▼

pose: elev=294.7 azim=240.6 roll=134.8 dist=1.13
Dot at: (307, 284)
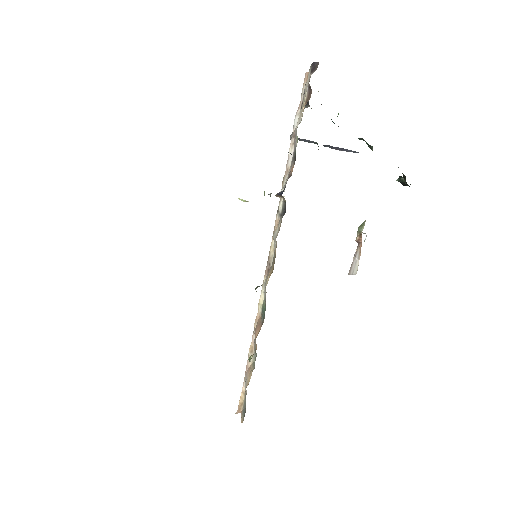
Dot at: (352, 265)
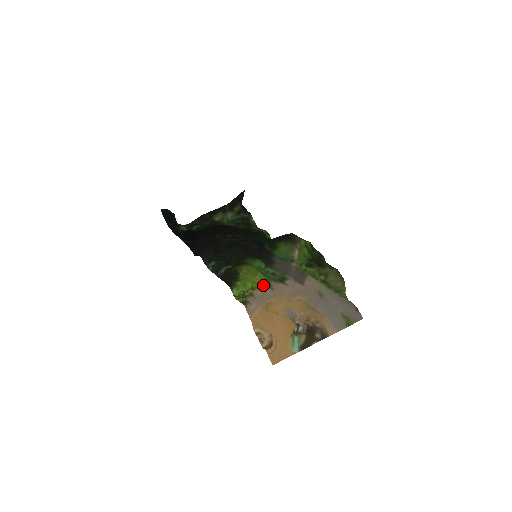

▲
▼

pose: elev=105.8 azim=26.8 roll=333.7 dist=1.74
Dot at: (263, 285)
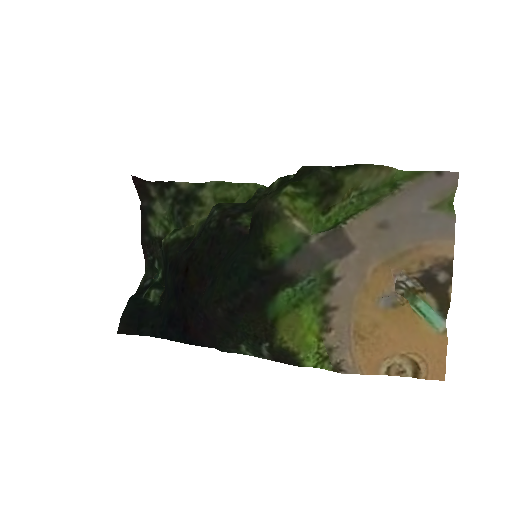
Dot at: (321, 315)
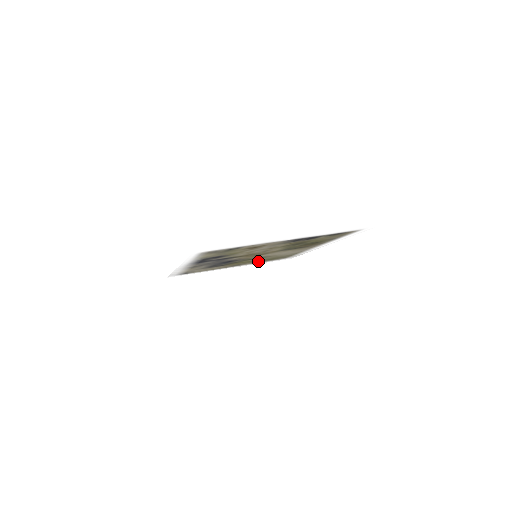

▲
▼

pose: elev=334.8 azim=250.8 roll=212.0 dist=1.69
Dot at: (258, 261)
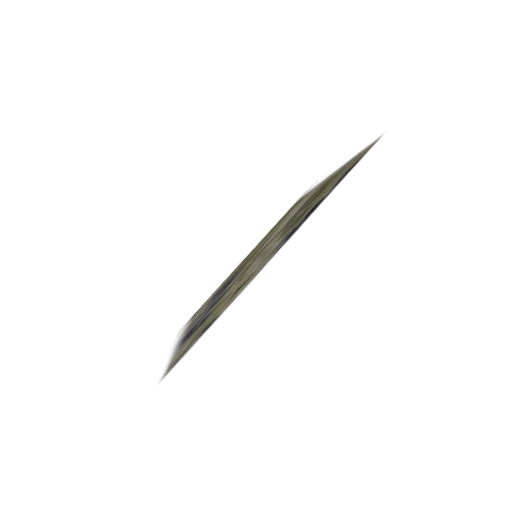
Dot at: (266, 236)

▲

* **WHAT THE EXERCISE ASKS**
Rewrite the listing as a numbered list. Begin at the line that contains "pose: elev=334.8 azim=250.8" and stop after the line that contains "Dot at: (266, 236)". Omit blank lines and the pictures.

* **SOLUTION TO THIS EXERCISE**
1. pose: elev=334.8 azim=250.8 roll=212.0 dist=1.69
2. Dot at: (258, 261)
3. Dot at: (266, 236)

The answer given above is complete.